Irish Press, August 1993.
The Risen People was the beginning of a brilliant creative relationship with Jim Sheridan that led to many on-screen appearances for Jer. Their personal friendship stretched back to footballing days at Whitworth Celtic. There is hardly a Sheridan film you won’t find O’Leary in, one being particularly surprising. Jer recounted that when Sheridan was filming the 50 Cent biopic film Get Rich or Die Tryin‘:
Jim rang me the night before and told me the scenes were being shot in Balgriffen Cemetery in north Dublin. He picked me up in a stretch Merc and gave me a few beeps when he came up the road. He said to me that we’ve been together so long it would be bad luck to leave me out.
His on-screen work included projects as diverse as Neil Jordan’s Michael Collins (in which he played Thomas J. Clarke), Sheridan’s powerful In America, and the music video for Lankum’s Cold Old Fire:
Jer didn’t only bring Larkin to life on stage, but on the streets. His gallery was the mass protest, every May Day and during every dispute, when the banners of the union movement paraded proudly. As an artist, Jer developed a particular knack for producing high quality and beautifully stitched labour movement banners with the help of wife Eithne, the kind that would be displayed abroad in museums like the Peoples History Museum in Manchester.
In praising his work, Fintan O’Toole wrote in the pages of The Irish Times that “O’Leary’s banners strike a blow. They shake Trade Union imagery away from Victorian paternalism…on the streets they billow like sails set for a voyage.” These banners depicted our dead, including James Connolly, Tadhg Barry and Alice Brady, and showed key moments in the long struggle of the Irish working class. His banners were rightly honoured with an exhibition in the Project Theatre in 1986, the first such exhibition of union banners ever held in Ireland, and have also been displayed in Liberty Hall.
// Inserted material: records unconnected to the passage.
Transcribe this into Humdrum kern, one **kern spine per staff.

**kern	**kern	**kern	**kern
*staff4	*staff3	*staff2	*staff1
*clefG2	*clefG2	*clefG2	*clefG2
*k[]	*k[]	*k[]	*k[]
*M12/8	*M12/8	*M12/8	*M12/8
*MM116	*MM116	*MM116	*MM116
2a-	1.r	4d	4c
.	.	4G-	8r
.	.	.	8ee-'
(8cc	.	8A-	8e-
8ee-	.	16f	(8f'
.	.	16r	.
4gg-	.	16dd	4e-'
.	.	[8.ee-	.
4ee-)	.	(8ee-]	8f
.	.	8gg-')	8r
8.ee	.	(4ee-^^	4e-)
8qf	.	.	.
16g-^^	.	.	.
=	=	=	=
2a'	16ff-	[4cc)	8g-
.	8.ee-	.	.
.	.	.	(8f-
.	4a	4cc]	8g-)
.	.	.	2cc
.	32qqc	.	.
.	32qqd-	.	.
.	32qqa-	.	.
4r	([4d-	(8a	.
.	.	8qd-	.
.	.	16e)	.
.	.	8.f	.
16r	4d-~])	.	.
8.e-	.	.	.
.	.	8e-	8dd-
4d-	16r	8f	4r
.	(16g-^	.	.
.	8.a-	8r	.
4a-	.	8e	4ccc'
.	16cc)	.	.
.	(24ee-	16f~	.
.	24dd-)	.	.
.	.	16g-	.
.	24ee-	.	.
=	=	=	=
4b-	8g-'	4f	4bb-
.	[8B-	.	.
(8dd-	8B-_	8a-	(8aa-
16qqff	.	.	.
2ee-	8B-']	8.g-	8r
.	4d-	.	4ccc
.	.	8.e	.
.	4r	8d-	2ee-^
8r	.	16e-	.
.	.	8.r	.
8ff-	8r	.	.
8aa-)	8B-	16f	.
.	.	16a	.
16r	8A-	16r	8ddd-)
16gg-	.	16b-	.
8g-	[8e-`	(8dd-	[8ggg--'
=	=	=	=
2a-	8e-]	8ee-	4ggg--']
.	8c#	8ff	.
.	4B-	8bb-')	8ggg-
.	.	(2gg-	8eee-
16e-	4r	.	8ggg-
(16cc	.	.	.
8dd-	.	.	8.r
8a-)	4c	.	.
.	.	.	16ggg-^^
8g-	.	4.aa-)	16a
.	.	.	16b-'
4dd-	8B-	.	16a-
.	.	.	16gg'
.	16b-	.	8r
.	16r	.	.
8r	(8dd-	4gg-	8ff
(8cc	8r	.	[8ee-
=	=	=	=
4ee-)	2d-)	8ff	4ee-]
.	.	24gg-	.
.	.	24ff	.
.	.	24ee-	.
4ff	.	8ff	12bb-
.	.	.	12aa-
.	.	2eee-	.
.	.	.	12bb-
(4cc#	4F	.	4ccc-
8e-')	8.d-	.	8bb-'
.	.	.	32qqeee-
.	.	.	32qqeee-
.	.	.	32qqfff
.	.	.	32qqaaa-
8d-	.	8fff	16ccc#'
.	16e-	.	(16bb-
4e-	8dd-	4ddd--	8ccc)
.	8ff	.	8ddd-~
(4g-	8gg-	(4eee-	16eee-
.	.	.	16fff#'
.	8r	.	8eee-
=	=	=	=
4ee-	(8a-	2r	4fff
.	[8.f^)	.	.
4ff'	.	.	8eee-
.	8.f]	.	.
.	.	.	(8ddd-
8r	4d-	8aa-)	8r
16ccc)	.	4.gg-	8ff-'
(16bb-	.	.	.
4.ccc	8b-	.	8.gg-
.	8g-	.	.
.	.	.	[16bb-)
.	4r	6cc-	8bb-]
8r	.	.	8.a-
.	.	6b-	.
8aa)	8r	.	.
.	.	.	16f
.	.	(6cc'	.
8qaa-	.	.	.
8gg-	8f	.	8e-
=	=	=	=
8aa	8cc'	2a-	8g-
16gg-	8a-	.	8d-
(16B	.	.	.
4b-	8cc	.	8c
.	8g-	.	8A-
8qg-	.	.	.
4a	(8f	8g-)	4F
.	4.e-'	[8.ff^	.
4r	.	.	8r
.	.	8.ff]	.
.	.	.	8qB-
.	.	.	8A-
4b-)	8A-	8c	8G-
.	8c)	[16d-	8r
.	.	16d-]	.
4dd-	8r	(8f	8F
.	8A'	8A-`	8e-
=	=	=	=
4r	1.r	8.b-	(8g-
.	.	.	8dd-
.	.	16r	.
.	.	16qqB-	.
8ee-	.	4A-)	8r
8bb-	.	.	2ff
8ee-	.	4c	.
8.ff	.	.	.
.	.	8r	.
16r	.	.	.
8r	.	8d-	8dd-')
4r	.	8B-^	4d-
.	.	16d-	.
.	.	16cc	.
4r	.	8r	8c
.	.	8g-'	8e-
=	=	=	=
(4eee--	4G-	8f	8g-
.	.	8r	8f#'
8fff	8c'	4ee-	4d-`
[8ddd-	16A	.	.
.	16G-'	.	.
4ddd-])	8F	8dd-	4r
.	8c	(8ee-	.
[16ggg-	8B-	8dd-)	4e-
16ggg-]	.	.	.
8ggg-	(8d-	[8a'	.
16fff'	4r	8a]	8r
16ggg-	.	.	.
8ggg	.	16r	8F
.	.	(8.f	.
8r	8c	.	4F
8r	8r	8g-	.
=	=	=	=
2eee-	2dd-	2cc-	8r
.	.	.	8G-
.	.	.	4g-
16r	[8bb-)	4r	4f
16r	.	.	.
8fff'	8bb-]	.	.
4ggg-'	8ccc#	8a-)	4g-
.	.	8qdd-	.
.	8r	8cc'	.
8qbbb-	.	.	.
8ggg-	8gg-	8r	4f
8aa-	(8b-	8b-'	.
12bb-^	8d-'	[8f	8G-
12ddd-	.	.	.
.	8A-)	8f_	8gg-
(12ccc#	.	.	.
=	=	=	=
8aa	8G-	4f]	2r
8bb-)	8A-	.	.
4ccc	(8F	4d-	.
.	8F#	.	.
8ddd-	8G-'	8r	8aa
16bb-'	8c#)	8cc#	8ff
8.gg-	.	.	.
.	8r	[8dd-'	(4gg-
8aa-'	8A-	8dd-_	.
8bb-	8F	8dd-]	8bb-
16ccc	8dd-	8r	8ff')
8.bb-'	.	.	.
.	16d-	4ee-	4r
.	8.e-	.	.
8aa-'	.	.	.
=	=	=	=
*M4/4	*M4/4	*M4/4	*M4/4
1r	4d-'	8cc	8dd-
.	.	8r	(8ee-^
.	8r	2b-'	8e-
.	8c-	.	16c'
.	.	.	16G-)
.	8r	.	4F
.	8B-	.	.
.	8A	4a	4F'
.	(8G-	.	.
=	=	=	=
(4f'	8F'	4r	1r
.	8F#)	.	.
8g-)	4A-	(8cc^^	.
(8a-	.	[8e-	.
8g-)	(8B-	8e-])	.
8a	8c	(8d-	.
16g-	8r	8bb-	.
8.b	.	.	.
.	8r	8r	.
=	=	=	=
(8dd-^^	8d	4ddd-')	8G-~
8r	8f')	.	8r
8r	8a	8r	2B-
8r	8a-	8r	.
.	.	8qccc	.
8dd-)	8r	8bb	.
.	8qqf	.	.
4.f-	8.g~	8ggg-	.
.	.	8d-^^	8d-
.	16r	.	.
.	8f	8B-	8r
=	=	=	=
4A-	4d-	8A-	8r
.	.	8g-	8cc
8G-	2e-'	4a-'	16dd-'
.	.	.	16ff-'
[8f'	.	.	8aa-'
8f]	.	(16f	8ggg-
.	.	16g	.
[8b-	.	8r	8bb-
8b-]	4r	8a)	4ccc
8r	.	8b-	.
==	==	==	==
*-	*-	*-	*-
Jer described the pieces beautifully as “moving murals”, which in their own way they were. An exhibition of Jer’s work was even opened in the Cuban capital of Havana in 1988, with newspapers noting that “an address was made at the opening by world renowned Dr. Angel Garcia and the attendance included 300 students from a variety of Latin American countries.”

Cover of Jer O’Leary’s Banners of Unity (Image Credit: Ulysses Rare Books)

Siptu banner produced by Jer O’Leary (Image Credit: Rabble)
In the later years of his life, O’Leary continued doing what he did best, with roles in diverse productions including Game of Thrones and the excellent RTE short production Flow, also featuring Paul Alwright & Temper-Mental MissElayneous. I remember being not in the least surprised to see a poster advertising the recent book Humans of Dublin (a collection of Dublin street photographs) glaring back at me from Hodges Figgis using his face. He had one of those Dublin faces and styles more accustom to the day of Arthur Fields standing on the O’Connell Bridge.
He was never far from radicalism, remaining a frequent sight on trade union and protest demonstrations, and reviving the Larkin role at all opportunities. He will be missed by many in the theatres, football grounds, public houses, meeting halls and galleries of a city he truly loved with all his being.
We at Come Here To Me express our sincere condolences to his family, friends and comrades.

Maria Fallon, Tom Stokes, Jer O’Leary and Frank Allen in 2014 at the launch of The Pillar.